Another tactic of theirs has been to make concessions and then try to recuperate them in some other form. One example is their attempt to introduce into protocol matters of substance which have not been agreed in the basic text itself and in fact were left out as explicit concessions to us. The role of the NCNRC is one example. The repeated naming of the PRG in the ceasefire protocols is another. Yet another example is the way they have tended to treat the Vietnamese and English versions of the agreement as two separate texts, often conceding to us a word in English but maintaining their language in Vietnamese which [Page 634] has different implications. To some extent one could say that they are attempting to take advantage of our less than total expertise in the Vietnamese language, although this is not something that we can complain to anyone else about.

Another good example of their dilatory tactics has been their claim that they work slowly because they do not have modern means and that they do not receive instructions quickly from Hanoi.
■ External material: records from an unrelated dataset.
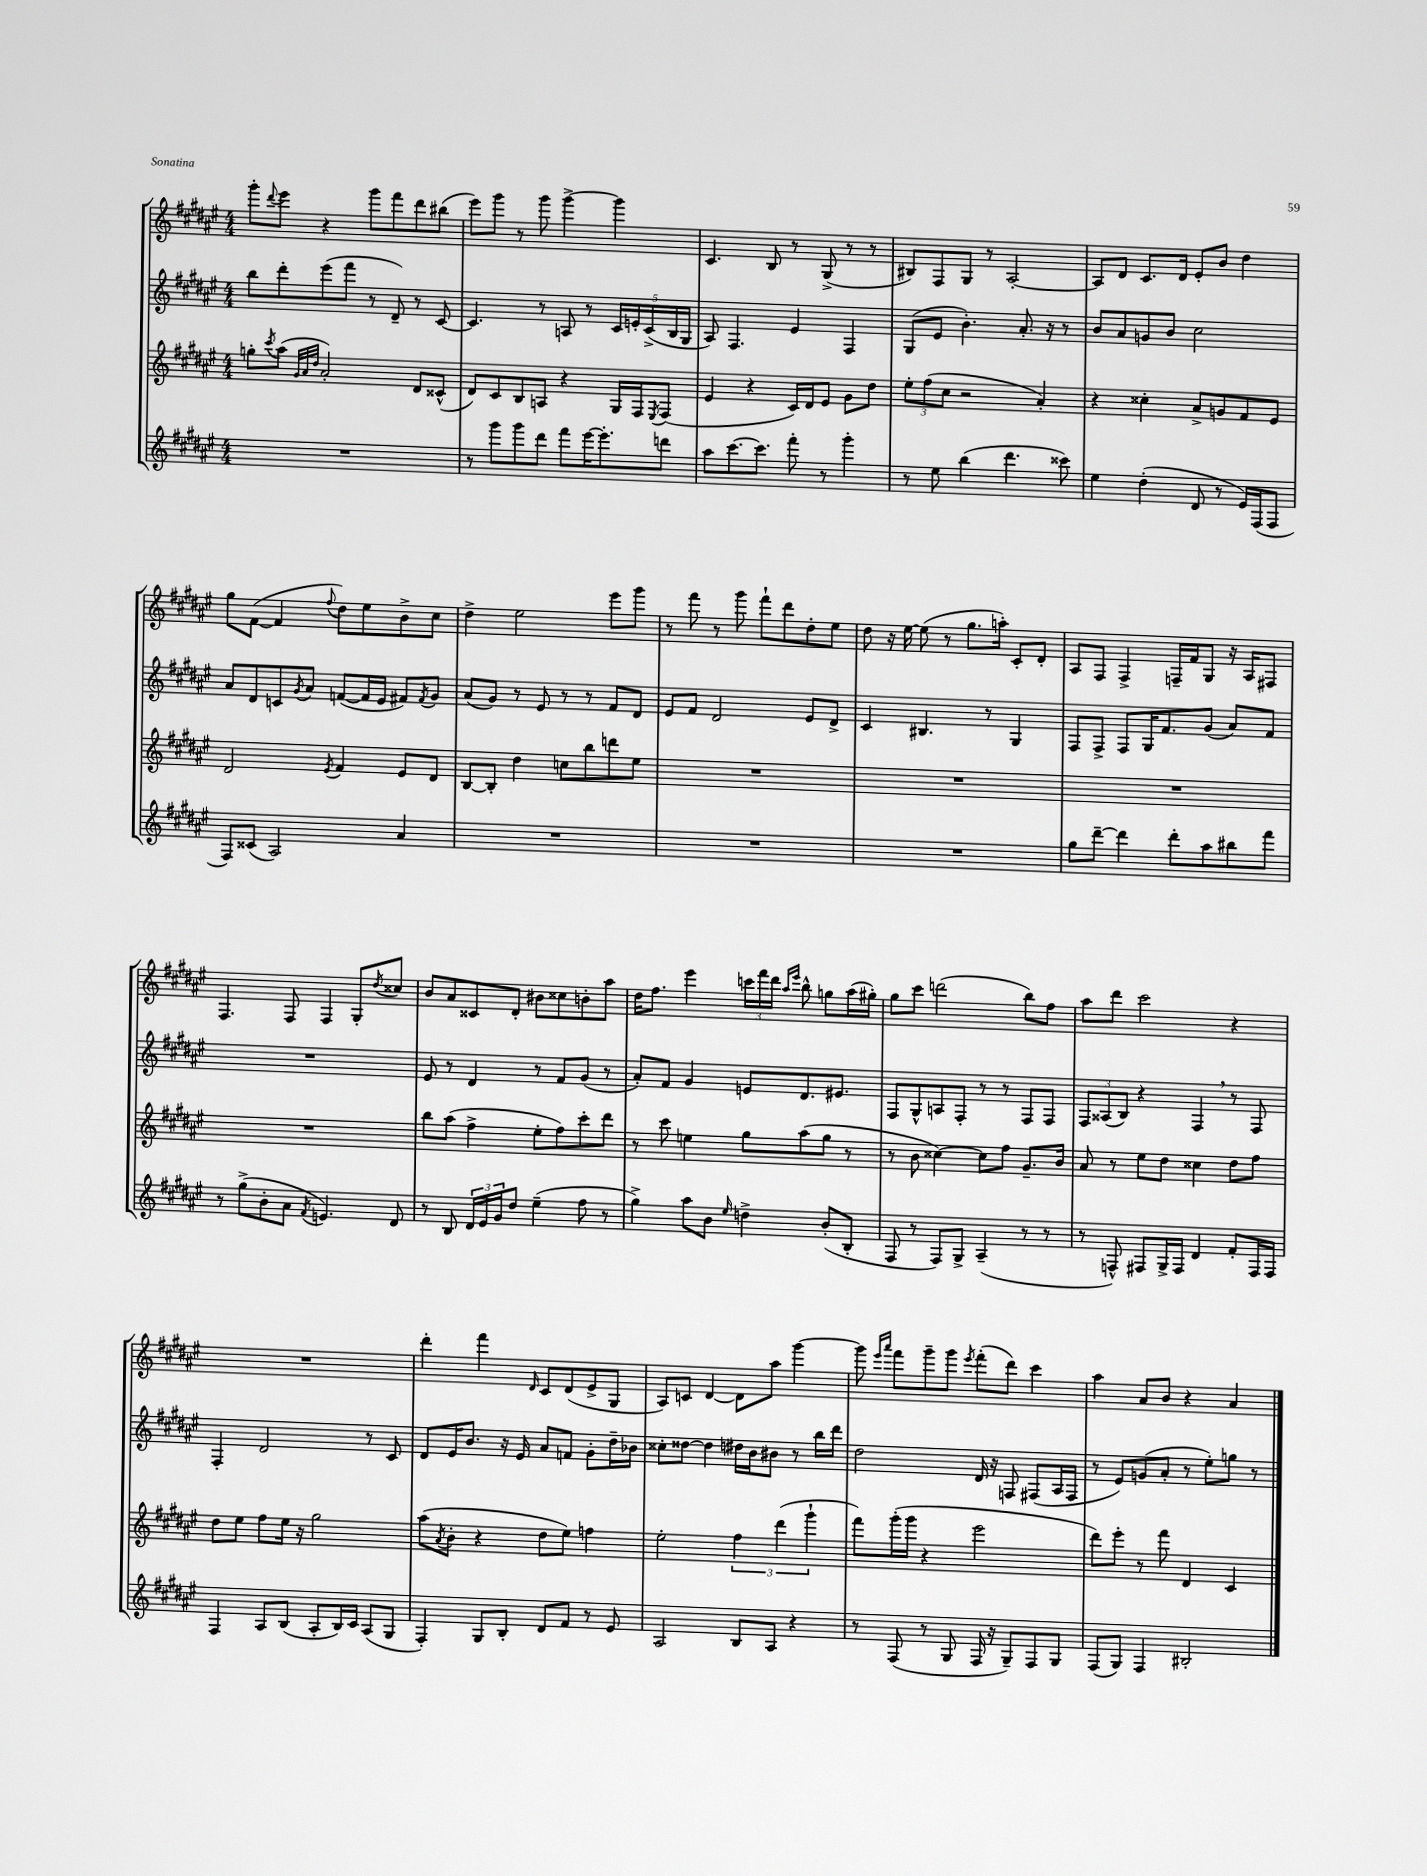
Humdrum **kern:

**kern	**kern	**kern	**kern
*part4	*part3	*part2	*part1
*staff4	*staff3	*staff2	*staff1
*clefG2	*clefG2	*clefG2	*clefG2
*k[f#c#g#d#a#e#]	*k[f#c#g#d#a#e#]	*k[f#c#g#d#a#e#]	*k[f#c#g#d#a#e#]
*M4/4	*M4/4	*M4/4	*M4/4
=82	=82	=82	=82
1r	8ggn'\L	8bb\L	8ggg#'\L
.	8qccc#/	.	8qqddd#/
.	(8aa#\J	8ddd#'\	8eee#\J
.	32qqg#/LLL	.	.
.	32qqa#/	.	.
.	32qqdd#/JJJ	.	.
.	2a#'/)	(8eee#\	4r
.	.	8fff#\J	.
.	.	8r	8ggg#\L
.	.	8d#~/)	8fff#\
.	8d#/L	8r	8ddd#\
.	(8c##X^^/J	[8c#/	(8bb#X\J
=83	=83	=83	=83
8r	8d#/L)	4.c#/]	8eee#\L)
8ggg#\L	8c#/	.	8ggg#\J
8ggg#\	8B/	.	8r
8ddd#\J	8An/J	8r	8ggg#\
8fff#\L	4r	8An/	[4ggg#^\
[16eee#\K	.	8r	.
8.eee#'\]	.	.	.
.	16G#/LL	20c#/LL	4ggg#\]
.	.	20en'/	.
.	16F#/J	.	.
.	.	(20c#^/	.
.	8qE#/	.	.
8dddn\J	(8F#/J	.	.
.	.	20B/	.
.	.	20G#/JJ	.
=84	=84	=84	=84
8aa#\L	4e#/	8A#/)	4.c#/
[8.ccc#\	.	4.F#/	.
.	4r	.	.
8.ccc#\J]	.	.	.
.	.	.	8B/
8fff#'\	16c#/LL)	4e#/	8r
.	16d#/J	.	.
8r	8e#/J	.	(8G#^/
4ggg#'\	8g#\L	4F#/	8r
.	8dd#\J	.	8r
=85	=85	=85	=85
8r	12ee#'\L	(8G#/L	8B#X/L)
.	(12ff#\	.	.
8ee#\	.	8e#/J	8F#/
.	12cc#\J	.	.
(4bb\	2r	4.b'\)	8G#/J
.	.	.	8r
4.ddd#\	.	.	[2A#'/
.	.	8.a#'/	.
.	4a#'/)	.	.
.	.	16r	.
8ccc##X\)	.	8r	.
=86	=86	=86	=86
4ee#\	4r	8b/L	8A#/L]
.	.	8a#/	8d#/J
(4dd#'\	4cc##X'\	8gn/	8.c#/L
.	.	8b/J	.
.	.	.	16d#/Jk
8d#/	8a#^/L	2cc#\	8e#'/L
8r	8gn/	.	8b/J
16e#/LL)	8f#/	.	4dd#\
(16F#/J	.	.	.
8F#/J	8e#/J	.	.
!!LO:LB:g=z
=87	=87	=87	=87
8F#/L)	2d#/	8a#/L	8gg#\L
(8c##X/J	.	8d#/	([8f#\J
2A#/)	.	8cn/	4f#/]
.	.	8qg#/	.
.	.	8a#/J	.
.	8qe#/	.	8qqff#/
.	4f#/	([8fn/L	8dd#\L)
.	.	16f/L]	8ee#\
.	.	16e#/JJ	.
4a#/	8e#/L	8f#X/L)	8b^\
.	.	8qf#/	.
.	8d#/J	8g#/J	8cc#\J
=88	=88	=88	=88
1r	[8B/L	(8a#/L	4dd#^\
.	8B'/J]	8g#/J)	.
.	4dd#\	8r	2ee#\
.	.	8e#/	.
.	8ccn\L	8r	.
.	8bb\	8r	.
.	8dddn\	8f#/L	8eee#\L
.	8ee#\J	8d#/J	8ggg#\J
=89	=89	=89	=89
1r	1r	8e#/L	8r
.	.	8f#/J	8fff#\
.	.	2d#/	8r
.	.	.	8ggg#\
.	.	.	8fff#`\L
.	.	.	8ddd#\
.	.	8e#/L	8dd#'\
.	.	8d#^/J	8ee#\J
=90	=90	=90	=90
1r	1r	4c#/	8dd#\
.	.	.	16r
.	.	.	[16ee#\
.	.	4.B#X/	(8ee#\]
.	.	.	8r
.	.	.	8.gg#\L
.	.	8r	.
.	.	.	16aan'\Jk)
.	.	4G#/	8c#'/L
.	.	.	8d#'/J
=91	=91	=91	=91
8gg#\L	1r	8F#/L	8A#/L
[8ddd#~\J	.	8F#^/J	8F#/J
4ddd#\]	.	8F#/L	4F#^/
.	.	16G#/K	.
.	.	8.f#/	.
8ddd#'\L	.	.	16Fn~/LL
.	.	.	16f#/J
8aa#\	.	(8g#/J	8G#/J
8bb#X\	.	8a#/L)	16r
.	.	.	16A#/KL
8fff#\J	.	8f#/J	8F#X/J
!!LO:LB:g=z
=92	=92	=92	=92
8r	1r	1r	4.F#/
(8gg#^\L	.	.	.
8b'\	.	.	.
8a#\J	.	.	8F#/
8qf#/	.	.	.
4.en/)	.	.	4F#/
.	.	.	8G#'/L
.	.	.	8qdd#/
8d#/	.	.	8cc##X/J
=93	=93	=93	=93
8r	8bb\L	8e#/	8b/L
8B/	(8aa#\J	8r	8a#/
24d#/LL	4ff#^\	4d#/	8c##X/
24e#/	.	.	.
24g#/J	.	.	.
8dd#/J	.	.	8d#'/J
(4ee#~\	8ee#'\L	8r	8b#X\L
.	8ff#\)	8f#/L	8cc##X\
8ff#\	8ccc#'\	(8g#/J	8bn'\
8r	8ddd#\J	8r	8aa#\J
=94	=94	=94	=94
4gg#^\)	8r	8a#'/L)	16dd#\KL
.	.	.	8.ff#\J
.	8ccc#\	8f#/J	.
8aa#\L	4een\	4g#/	4eee#\
8b\J	.	.	.
16qqee#/	.	.	.
4ddn^\	8gg#\L	8en/L	24cccn\LL
.	.	.	24fff#\
.	.	.	24ddd#\JJ
.	.	.	16qqaa#/LL
.	.	.	16qqeee#/JJ
.	(8aa#\	8.d#/	8bb^^\
(8b'/L	8gg#\J	.	8ggn\L
.	.	8.e#X/J	.
8B'/J	8r	.	(16aa#\L
.	.	.	16gg#X'\JJ)
=95	=95	=95	=95
8F#/	8r	8F#/L	8gg#\L
8r	8b\	8G#^^/	8ccc#\J
8F#/L)	[4cc##X\)	8An/	(2dddn\
8G#^/J	.	8F#'/J	.
(4A#~/	8cc##\L]	8r	.
.	8ff#\J	8r	.
8r	8.g#~/L	8F#/L	8bb\L)
8r	.	8F#/J	8ff#\J
.	16b/Jk	.	.
=96	=96	=96	=96
8r	8a#/	12F#/L	8aa#\L
.	.	(12A##X/	.
8Fn^^/)	8r	.	8ddd#\J
.	.	12B/J)	.
8F#X/L	8ee#\L	4r	2ccc#\
16G#^/L	8dd#\J	.	.
16F#/JJ	.	.	.
4d#/	4cc##X\	4F#,/	.
8f#'/L	8dd#\L	8r	4r
16F#/L	8ff#\J	8F#/	.
16F#/JJ	.	.	.
!!LO:LB:g=z
=97	=97	=97	=97
4F#/	8dd#\L	4F#'/	1r
.	8ee#\J	.	.
8A#/L	8ff#\L	2d#/	.
(8B/J	16ee#\Jk	.	.
.	16r	.	.
8A#'/L	2gg#\	.	.
16B/L)	.	.	.
16c#/JJ	.	.	.
(8A#/L	.	8r	.
8G#/J	.	8c#/	.
=98	=98	=98	=98
4F#'/)	(8aa#\L	8d#/L	4ddd#'\
.	8qa#/	.	.
.	8b'\J	16e#/K	.
.	.	8.b/J	.
8G#/L	4r	.	4fff#\
8B'/J	.	16r	.
.	.	16e#/	.
.	.	.	16qqd#/
8d#/L	8dd#\L	8a#/L	8c#/L
8f#/J	8ee#\J)	8fn/J	(8d#/
8r	4ffn\	8g#'\L	8e#^/
8e#/	.	16dd#~\L	8G#/J
.	.	16b-X\JJ	.
=99	=99	=99	=99
2A#/	2ee#'\	8cc##X'\L	8A#/L)
.	.	[8dd##X\J	8cn/J
.	.	4dd##\]	[4d#/
8B/L	6ff#\	16dd#X\LL	8d#\L]
.	.	16b\J	.
8A#/J	.	8b#X\J	8aa#\J
.	(6ddd#\	.	.
4r	.	8r	[4ggg#\
.	6ggg#`\	.	.
.	.	16bb\LL	.
.	.	16ddd#\JJ	.
=100	=100	=100	=100
8r	8fff#\L)	2dd#\	8ggg#\]
.	.	.	16qqeee#/LL
.	.	.	16qqaaa#/JJ
(8F#/	(16ggg#'\L	.	8fff#\L
.	16ggg#\JJ	.	.
8r	4r	.	8ggg#~\
8G#/	.	.	8ggg#\J
.	.	.	8qeee#/
16F#/	2eee#\	16d#/	(8fff#'\L
16r	.	16r	.
8G#~/L)	.	8Fn/	8ddd#\J)
8F#/	.	(8F#X/L	4ccc#\
8G#/J	.	16A#/L	.
.	.	16F#/JJ	.
=101	=101	=101	=101
(8F#/L	8ddd#\L)	8r	4aa#\
8G#/J)	8eee#'\J	8e#/L)	.
4F#/	8r	(8gn/	8a#/L
.	8fff#\	8a#'/J	8b/J
2B#X'/	4d#/	8r	4r
.	.	8ee#'\L)	.
.	4c#/	8ggn\J	4a#/
.	.	8r	.
==	==	==	==
*-	*-	*-	*-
As anyone familiar with the DRV knows they have close to a 100-man delegation in Paris capable of cranking out papers at whatever rate is desired; they have several times as many language officers as any U.S. delegation they have ever dealt with; and surely the SIGINT experts can confirm that Hanoi is in possession of modern Soviet communications equipment. If they can get instructions to COSVN in one or two days, they can certainly get them to Le Duc Tho in the same period of time.

Hanoi has also on occasion used experts meetings designed for the explicit purpose of conforming texts to introduce major issues of substance. This was particularly flagrant on the final day of our meetings when they reintroduced issues relating to the replacement provision and the chapter on Cambodia and Laos.
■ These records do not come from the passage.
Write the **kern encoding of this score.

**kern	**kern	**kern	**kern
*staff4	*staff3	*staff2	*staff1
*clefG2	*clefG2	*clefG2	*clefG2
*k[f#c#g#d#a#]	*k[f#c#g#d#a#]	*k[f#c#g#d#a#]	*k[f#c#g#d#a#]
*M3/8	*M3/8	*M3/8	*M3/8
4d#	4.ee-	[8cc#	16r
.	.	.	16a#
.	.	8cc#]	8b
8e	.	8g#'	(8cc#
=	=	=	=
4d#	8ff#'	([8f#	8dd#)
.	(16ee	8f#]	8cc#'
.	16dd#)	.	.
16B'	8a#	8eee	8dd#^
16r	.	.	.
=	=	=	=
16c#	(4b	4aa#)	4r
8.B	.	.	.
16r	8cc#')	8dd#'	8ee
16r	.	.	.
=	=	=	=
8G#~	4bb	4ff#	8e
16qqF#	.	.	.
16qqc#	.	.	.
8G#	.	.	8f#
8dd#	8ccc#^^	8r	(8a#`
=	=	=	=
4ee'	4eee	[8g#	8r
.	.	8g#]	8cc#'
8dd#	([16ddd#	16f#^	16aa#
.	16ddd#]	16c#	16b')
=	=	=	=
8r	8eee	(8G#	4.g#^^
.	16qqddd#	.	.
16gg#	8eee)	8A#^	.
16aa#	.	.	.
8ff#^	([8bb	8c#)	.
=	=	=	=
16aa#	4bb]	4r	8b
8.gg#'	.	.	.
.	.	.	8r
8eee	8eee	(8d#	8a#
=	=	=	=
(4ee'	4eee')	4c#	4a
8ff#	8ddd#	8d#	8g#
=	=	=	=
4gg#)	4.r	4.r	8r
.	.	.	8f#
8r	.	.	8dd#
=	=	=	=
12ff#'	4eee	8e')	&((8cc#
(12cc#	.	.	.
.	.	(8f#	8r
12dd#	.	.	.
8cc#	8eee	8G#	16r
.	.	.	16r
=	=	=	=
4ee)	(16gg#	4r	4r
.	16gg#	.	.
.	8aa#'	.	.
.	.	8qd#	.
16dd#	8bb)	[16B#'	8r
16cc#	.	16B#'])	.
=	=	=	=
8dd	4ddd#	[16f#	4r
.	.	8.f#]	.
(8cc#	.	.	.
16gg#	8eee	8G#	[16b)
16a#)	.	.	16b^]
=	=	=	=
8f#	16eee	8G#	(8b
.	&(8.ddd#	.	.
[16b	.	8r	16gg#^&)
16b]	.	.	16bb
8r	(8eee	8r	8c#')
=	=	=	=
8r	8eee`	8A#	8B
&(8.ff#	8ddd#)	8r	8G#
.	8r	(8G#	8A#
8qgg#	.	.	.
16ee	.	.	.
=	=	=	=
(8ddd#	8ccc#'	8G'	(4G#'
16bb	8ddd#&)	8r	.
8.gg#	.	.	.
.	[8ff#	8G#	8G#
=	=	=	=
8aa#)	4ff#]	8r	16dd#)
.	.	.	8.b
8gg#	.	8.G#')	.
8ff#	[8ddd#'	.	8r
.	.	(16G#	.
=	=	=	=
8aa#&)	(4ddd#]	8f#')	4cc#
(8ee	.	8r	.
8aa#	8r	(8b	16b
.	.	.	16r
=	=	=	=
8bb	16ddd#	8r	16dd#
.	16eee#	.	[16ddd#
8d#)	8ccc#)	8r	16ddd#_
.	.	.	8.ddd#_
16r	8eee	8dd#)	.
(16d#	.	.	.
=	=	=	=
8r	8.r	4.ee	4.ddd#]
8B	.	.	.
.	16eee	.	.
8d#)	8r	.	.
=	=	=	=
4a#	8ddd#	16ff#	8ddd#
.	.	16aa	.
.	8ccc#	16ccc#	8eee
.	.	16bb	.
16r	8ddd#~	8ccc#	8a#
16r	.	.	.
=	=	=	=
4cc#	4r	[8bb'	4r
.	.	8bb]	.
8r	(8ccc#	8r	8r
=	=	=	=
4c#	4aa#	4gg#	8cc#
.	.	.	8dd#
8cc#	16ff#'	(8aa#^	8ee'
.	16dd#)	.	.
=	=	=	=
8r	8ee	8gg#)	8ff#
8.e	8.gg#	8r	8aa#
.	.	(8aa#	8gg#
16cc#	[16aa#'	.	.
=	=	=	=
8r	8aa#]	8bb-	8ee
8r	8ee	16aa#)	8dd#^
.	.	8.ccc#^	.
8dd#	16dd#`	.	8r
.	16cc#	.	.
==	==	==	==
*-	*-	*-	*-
Hanoi also has a proclivity for using the past record of negotiations in a fashion that is completely out of context. To cite the most ludicrous example, when our first series of renewed meetings began, they reintroduced the question of Thieu’s resignation arguing that this was simply a matter on which even the U.S. had made a proposal in September. They have likewise, in preparing their understandings, pursued a tactic of quoting from the record out of context. Finally they have at times distorted your remarks beyond recognition such as on the issue of international supervision of Article 13 which they read to me at an experts meeting and raised again at the last meeting with you. It was absolutely obvious to anybody familiar with the record that you had meant to drop reference to international supervision in the article itself and that we fully intended to retain in it the international supervisory chapter.

In sum Hanoi’s tactics have been to unnecessarily prolong and delay the discussions, to distort the past record to their purposes and to renegotiate concessions several times over.

End of message.

  1. Source: Library of Congress, Manuscript Division, Kissinger Papers, Box TS 43, Geopolitical File, Vietnam, Bombing, 1972–73. Top Secret; Sensitive; Eyes Only. Sent via Guay and Haig.